The Simpsons Movie

Stef had a friend in from out-of-town yesterday. With Helaine, the four of us had dinner out. Just a pizza. Nothing special.

The girls headed north, into Hartford. We went south, to North Haven and the movies.

There was never a doubt I’d see the Simpsons movie. I’ve been saying it since I saw he first trailer. This movie has gotten an intense amount of buzz.

Here’s the funny part – though I enjoy The Simpsons, I’m not a regular viewer. In fact, I can’t tell you the last time I watched an entire episode. Yet I’m totally comfortable with the characters and can identify most by name.

There has never been another program on television with as many identifiable on-screen regulars.

I’ve never walked in on Helaine watching The Simpsons. She still wanted to go.

As you’ve probably heard by now, Homer is the straw that breaks the camel’s back as far as Lake Springfield goes. With pollution out of control, an emergency is declared and Springfield is isolated from the outside world.

Does the actual story make any difference? No. It’s all funny situations and incredibly clever, well thought out, funny dialog.

I’ve read the complaint the movie is just an elongated TV episode. OK. I came because I like what’s on the TV show. That wasn’t a problem.

The animation seemed more richly colored than what’s on the tube, and with more spatial layers. This is 2D, have no fears. Still, there were times when it was drawn with a very shallow depth of field.

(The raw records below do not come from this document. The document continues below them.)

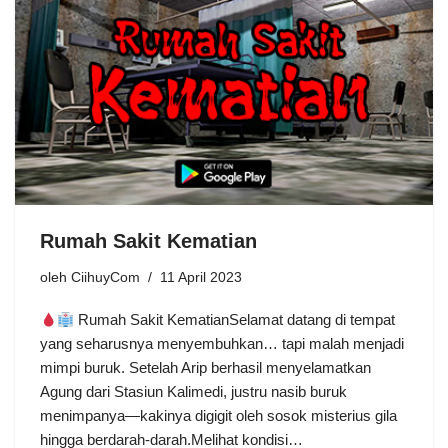
Rumah Sakit Kematian
oleh
CiihuyCom
11 April 2023
Rumah Sakit KematianSelamat datang di tempat
yang seharusnya menyembuhkan… tapi malah menjadi
mimpi buruk. Setelah Arip berhasil menyelamatkan
Agung dari Stasiun Kalimedi, justru nasib buruk
menimpanya—kakinya digigit oleh sosok misterius gila
hingga berdarah-darah.Melihat kondisi…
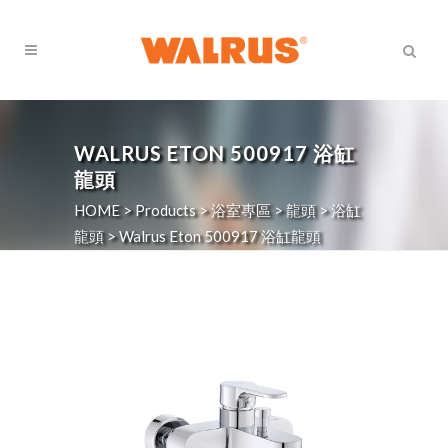
WALRUS ETON 500917 浴缸
龍頭
HOME
>
Products
>
浴室專區
>
龍頭
>
浴缸
龍頭
>
Walrus Eton 500917 浴缸龍頭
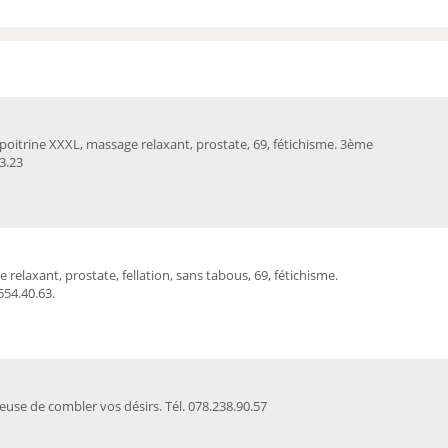
, poitrine XXXL, massage relaxant, prostate, 69, fétichisme. 3ème
3.23
e relaxant, prostate, fellation, sans tabous, 69, fétichisme.
554.40.63.
se de combler vos désirs. Tél. 078.238.90.57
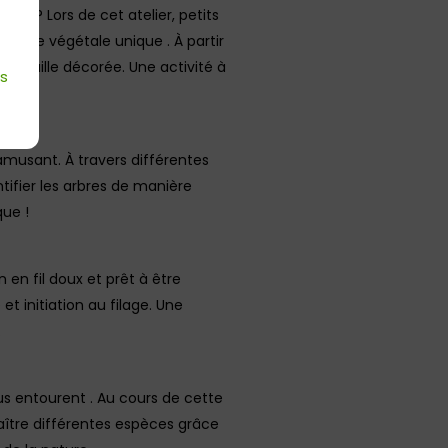
les ? Lors de cet atelier, petits
touche végétale unique . À partir
e feuille décorée. Une activité à
es
é !
s’amusant. À travers différentes
tifier les arbres de manière
que !
 en fil doux et prêt à être
et initiation au filage. Une
.
us entourent . Au cours de cette
aître différentes espèces grâce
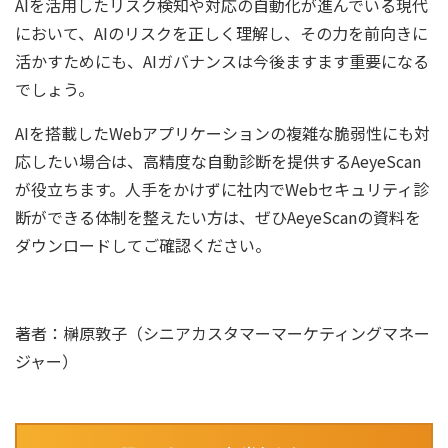
AIを活用したリスク検知や対応の自動化が進んでいる現代
において、AIのリスクを正しく理解し、その力を前向きに
活かすためにも、AIガバナンスは今後ますます重要になる
でしょう。
AIを搭載したWebアプリケーションの複雑な脆弱性にも対
応したい場合は、高精度な自動診断を提供するAeyeScan
が役立ちます。人手をかけずに社内でWebセキュリティ診
断ができる体制を整えたい方は、ぜひAeyeScanの資料を
ダウンロードしてご確認ください。
著者：榊原敦子（シニアカスタマーマーケティングマネー
ジャー）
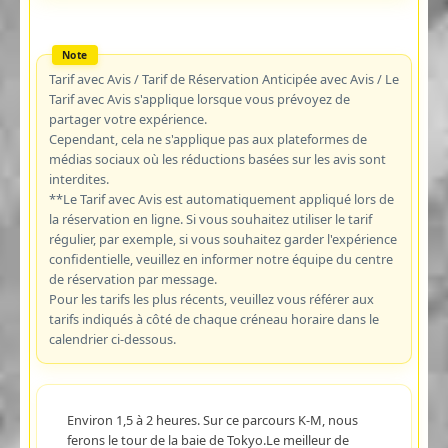
Tarif avec Avis / Tarif de Réservation Anticipée avec Avis / Le
Tarif avec Avis s'applique lorsque vous prévoyez de
partager votre expérience.
Cependant, cela ne s'applique pas aux plateformes de
médias sociaux où les réductions basées sur les avis sont
interdites.
**Le Tarif avec Avis est automatiquement appliqué lors de
la réservation en ligne. Si vous souhaitez utiliser le tarif
régulier, par exemple, si vous souhaitez garder l'expérience
confidentielle, veuillez en informer notre équipe du centre
de réservation par message.
Pour les tarifs les plus récents, veuillez vous référer aux
tarifs indiqués à côté de chaque créneau horaire dans le
calendrier ci-dessous.
Environ 1,5 à 2 heures. Sur ce parcours K-M, nous
ferons le tour de la baie de Tokyo.Le meilleur de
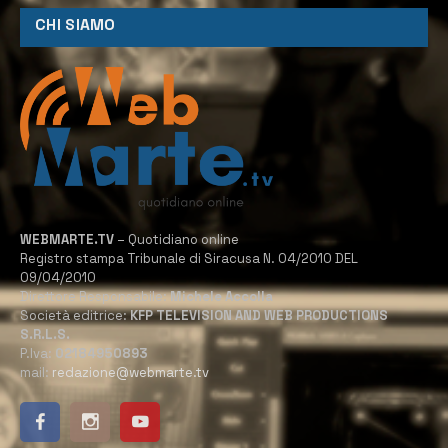
CHI SIAMO
WEBMARTE.TV
– Quotidiano online
Registro stampa Tribunale di Siracusa N. 04/2010 DEL
09/04/2010
Direttore Responsabile:
Michele Accolla
Società editrice:
KFP TELEVISION AND WEB PRODUCTIONS
S.R.L.S.
P.Iva:
02184950893
mail:
redazione@webmarte.tv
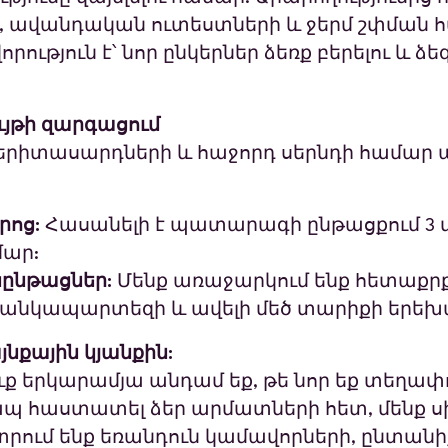
ճի, ավանդական ուտեստների և ջերմ շփման 
ություն է՝ նոր ընկերներ ձեռք բերելու և ձ
յթի զարգացում
 երիտասարդների և հաջորդ սերնդի համար ա
րոց:
Հասանելի է պատարագի ընթացքում 3
մար:
սընթացներ:
Մենք առաջարկում ենք հետաքրք
անկապարտեզի և ավելի մեծ տարիքի երեխ
նքային կյանքին:
ւք երկարամյա անդամ եք, թե նոր եք տեղա
ապ հաստատել ձեր արմատների հետ, մենք սի
նտրում ենք եռանդուն կամավորների, ընտանի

It’s funny that on IMDB, there are people listing continuity errors! It’s a cartoon. for heaven’s sake. Schwarzenegger was drawn with three fingers on each hand on purpose.

What I liked most about this movie was, it was about the Simpson family and though some of what they do is cartoonish, it’s a very loving, tight-knit family.

All the characters are as you expect from the TV show, but Julie Kavner deserves singling out for her emotional portrayal of Marge. I was especially impressed by a very poignant monologue from Marge which added much to the movie.

We both loved the movie. It’s a good movie to see in a theater, where you can enjoy other people’s laughter as you watch. I just wish there was more Krusty!

Blogger’s note: There was a trailer for the Chipmunks movie, coming later in the year. I smell giblet gravy.

Raider Of The Lost Archives

My friend Paul, who I’ve known over 35 years, has been a producer in Los Angeles for a long time. As his career evolved he got involved in repackaging older shows to rerun on cable. When the Smothers Brothers went back to E! or Sonny and Cher’s old shows reran, it was Paul who put together the package.

He is called, “Raider of the Lost Archives!” The title fits.

To make these old shows new and attractive, special extra features get added. This is where Paul is a genius.

For each release there is also the pain of getting clearance and making payments to artists and performers who’d worked on these shows decades earlier. Some are tough to find. Some are impossible to find.

Over the past few years Paul has branched out. Now he repackages old shows into DVDs. The medium is different though his work product is similar.

Every few weeks we’ll be on the phone talking and Paul will tell me about some TV star of twenty or thirty years ago who he will be meeting to get guest commentary for a new DVD collection. Usually, these are people who were big stars, but have now retired… or sadly aged out of the roles they used to play.

All this work pays off, because sometimes it’s the special features, the little extras, that make his DVDs so desirable.

I’m not the only one who’s realized that. Just yesterday he scored the top two of the five “Best DVDs” in an article in the Minneapolis Star Tribune.

Paul lives in Los Angeles where success is often looked upon with envy. Not here. This is my friend and I couldn’t be more proud.

Here are the five best TV series on DVD, based on the legacy of the show and the inclusion of bountiful and substantive extras. They’re sure to take you to another dimension, a journey not only of sight and sound but of mind.

1. “The Dick Van Dyke Show”

Rob and Laura Petrie never had it so good. Each of the five season sets for the classic sitcom includes a giddy wealth of special features, thanks to DVD producer Paul Brownstein’s uncanny ability to dig them up and — more important — secure the rights to use them. Favorites are the cast’s appearance on the game show “Stump the Stars” and Dick Van Dyke and Mary Tyler Moore’s in-character commercials for products such as dish soap and — gasp! — cigarettes (the latter a hidden feature). (Image, $69.99 per season; $249.99 for the entire five-season run.)

2. “The Twilight Zone”

Brownstein strikes again with the “Definitive Edition” re-releases of Rod Serling’s sci-fi anthology series, which has two seasons to go after the new third-season set. Goodies include commentary, isolated scores, archival audio interviews and fun bits such as the Sci Fi Channel’s promo spots for its annual “TZ” marathon. And the first-season set comes with the best program notes ever included with a DVD, the 466-page “The Twilight Zone Companion.” (Image, $119.99 for first season, $99.99 for others.)